Do we use it to improve worker productivity
in a world in which there just aren't enough workers
and in the case of the United States,
we need to double the industrial plant
in order to compensate for a failing China?
or do we use it to stretch the investment dollar further now that the baby boomer money is no longer available
and allow our financial system to be more efficient? Or do we use it for national defense and cryptography?
You know, these are top-level issues. And we're probably only going to have enough chips to do one of the four.
So I would argue that the most consequential decision that the next American president is going to have to make
is about where to focus what few chips we can produce
and where do you put them?
There's no right answer, there's no wrong answer.
There's just less than satisfactory answers.
And that leads us with the power question.

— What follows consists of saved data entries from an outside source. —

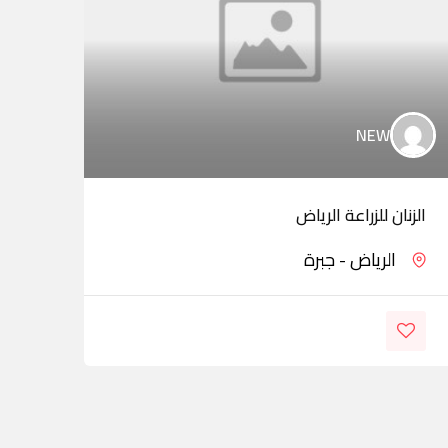
NEW
الزنان للزراعة الرياض
مؤسس
الرياض - جبرة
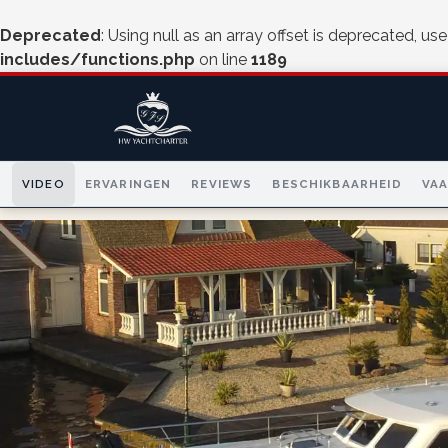
Deprecated
: Using null as an array offset is deprecated, us
includes/functions.php
on line
1189
VIDEO
ERVARINGEN
REVIEWS
BESCHIKBAARHEID
VA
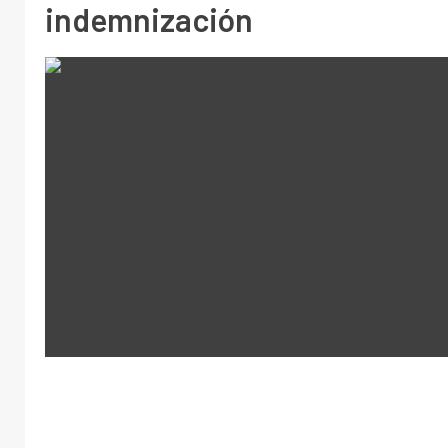
indemnización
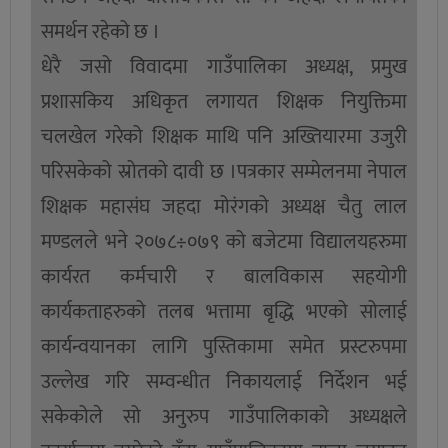
समर्थन रहेको छ ।
धेरै जसो विवादमा गाउँपालिका अध्यक्ष, प्रमुख
प्रशासकिय अधिकृत लगायत शिक्षक नियुक्तिमा
चलखेल गरेको शिक्षक माथि पनि अख्तियारमा उजुरी
परिसकेको स्रोतको दावी छ ।पत्रकार सम्मेलनमा नेपाल
शिक्षक महासंघ जहदा मोरंगको अध्यक्ष चैतु लाल
मण्डलले भने २०७८÷०७९ को बजेटमा विद्यालयहरुमा
कार्यरत कर्मचारी र बालविकास सहयोगी
कार्यकताहरुको तलब भत्तामा बृद्धि भएको सोलाई
कार्यन्वयानका लागि पुस्तिकामा समेत प्रस्टरुपमा
उल्लेख गरि सम्वन्धीत निकायलाई निर्देशन भई
सकेकोले सो अनुरुप गाउँपालिकाको अध्यक्षले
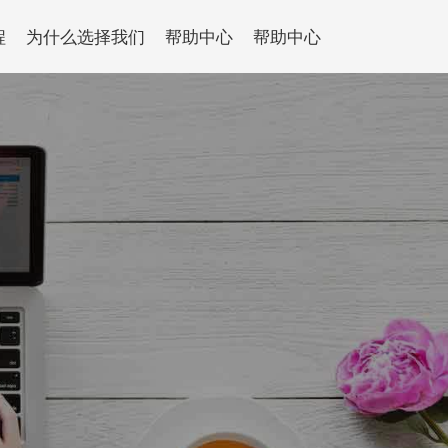
程
为什么选择我们
帮助中心
帮助中心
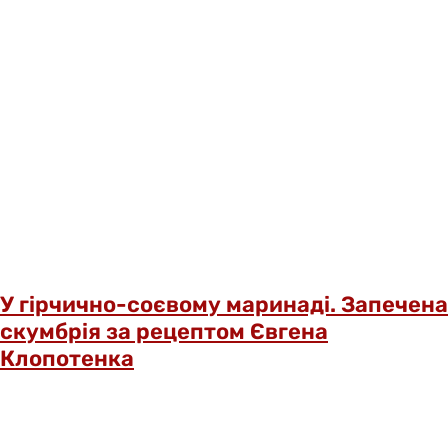
У гірчично-соєвому маринаді. Запечена
скумбрія за рецептом Євгена
Клопотенка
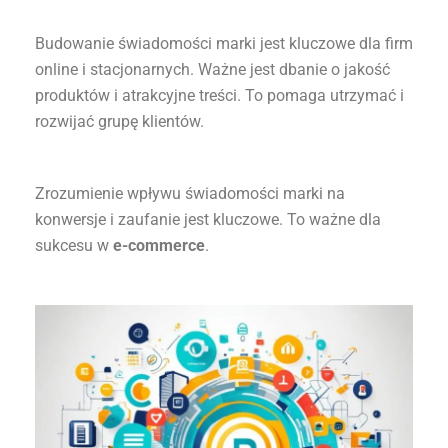
Budowanie świadomości marki jest kluczowe dla firm
online i stacjonarnych. Ważne jest dbanie o jakość
produktów i atrakcyjne treści. To pomaga utrzymać i
rozwijać grupę klientów.
Zrozumienie wpływu świadomości marki na
konwersje i zaufanie jest kluczowe. To ważne dla
sukcesu w
e-commerce
.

Assuming that we could make GPUs at a stale
that will allow mass adoption of AI,
which we probably can't anyway,
you're talking about doubling the power requirements
of what is used in the data space.
Here's a thing, though, if we can't make the GPUs
and we're not going to be able to make the more advanced chips anytime soon,
we're still going to want to get some of the benefits from AI.
So we're going to use older, dumber chips
that generate a lot more heat per computation
in order to compensate,
which means we're probably going to be seeing
these estimates for power demand, not simply double,
but triple or more,
at the same time we get less computations, fewer computations,
and generate an AI system that's actually less effect
because we're not going to be able to make the chips at scale.
So is it coming?
Yeah.
But in the short term, it's not going to be nearly as fast.
It's going to cost a lot more.
It's going to require a lot more electricity.
And we're probably going to have to wait until about 2040
before we can design and build in mass and apply the chips
that we actually want to be able to do this for real.
So, believe it or not, I actually see this as a borderline good thing
because it's so rare in the United States
that we discuss the outcome of technological evolution
before it's completely overwhelmed us.
Here, I'd argue we've got another 15 years to figure out the fine print.